(Stated problem A) Translate into French the following sentence from the forum thread: "I have never experienced these problems with any other tube."

(Source passage)
I hope this link works...


----------



## Sweet William

Sweet William said:


> https://m.aliexpress.com/item/1005004473516465.html?gatewayAdapt=Pc2Msite
> 
> I hope this link works...


A 3rd replacement knocked out my DV last night. Three have gone out into the bin.No more.
I have never experienced these problems with any other tube.
Caveat emptor.


----------



## Sweet William

Dogmatrix said:


> What evidence is there that these are Chinese made ?
> I have not seen a Chinese 6080 certainly 6as7g but not 6080
> I would have thought that were they in current production there would be Chinese branded examples


----------



## Sweet William

https://m.aliexpress.com/item/1005004473516465.html?gatewayAdapt=Pc2Msite


----------



## Dogmatrix

Sweet William said:


> https://m.aliexpress.com/item/1005004473516465.html?gatewayAdapt=Pc2Msite
> 
> I hope this link works...

(Task input)
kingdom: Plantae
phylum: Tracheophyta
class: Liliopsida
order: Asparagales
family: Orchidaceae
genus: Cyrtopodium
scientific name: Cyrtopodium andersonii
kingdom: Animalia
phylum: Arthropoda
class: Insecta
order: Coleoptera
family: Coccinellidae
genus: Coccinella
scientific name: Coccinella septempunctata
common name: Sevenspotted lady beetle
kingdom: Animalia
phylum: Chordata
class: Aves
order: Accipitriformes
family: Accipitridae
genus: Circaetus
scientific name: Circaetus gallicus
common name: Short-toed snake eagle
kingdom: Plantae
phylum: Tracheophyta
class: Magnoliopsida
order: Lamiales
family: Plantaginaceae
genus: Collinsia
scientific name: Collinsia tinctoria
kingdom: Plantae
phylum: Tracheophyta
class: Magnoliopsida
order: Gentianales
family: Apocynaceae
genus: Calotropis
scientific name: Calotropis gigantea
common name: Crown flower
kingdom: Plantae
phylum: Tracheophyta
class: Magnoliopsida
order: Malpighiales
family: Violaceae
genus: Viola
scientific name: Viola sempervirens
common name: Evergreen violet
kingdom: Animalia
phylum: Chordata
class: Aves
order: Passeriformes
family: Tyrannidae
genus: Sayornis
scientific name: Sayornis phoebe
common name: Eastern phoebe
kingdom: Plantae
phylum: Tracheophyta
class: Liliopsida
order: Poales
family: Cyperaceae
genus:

(Stated problem B) Recast the records as a numbered list, from the line containing "genus: Viola" through the end of the records, omitting blank lines.

(Solution A) Je n'ai jamais rencontré ces problèmes avec aucun autre tube.

(Solution B)
1. genus: Viola
2. scientific name: Viola sempervirens
3. common name: Evergreen violet
4. kingdom: Animalia
5. phylum: Chordata
6. class: Aves
7. order: Passeriformes
8. family: Tyrannidae
9. genus: Sayornis
10. scientific name: Sayornis phoebe
11. common name: Eastern phoebe
12. kingdom: Plantae
13. phylum: Tracheophyta
14. class: Liliopsida
15. order: Poales
16. family: Cyperaceae
17. genus:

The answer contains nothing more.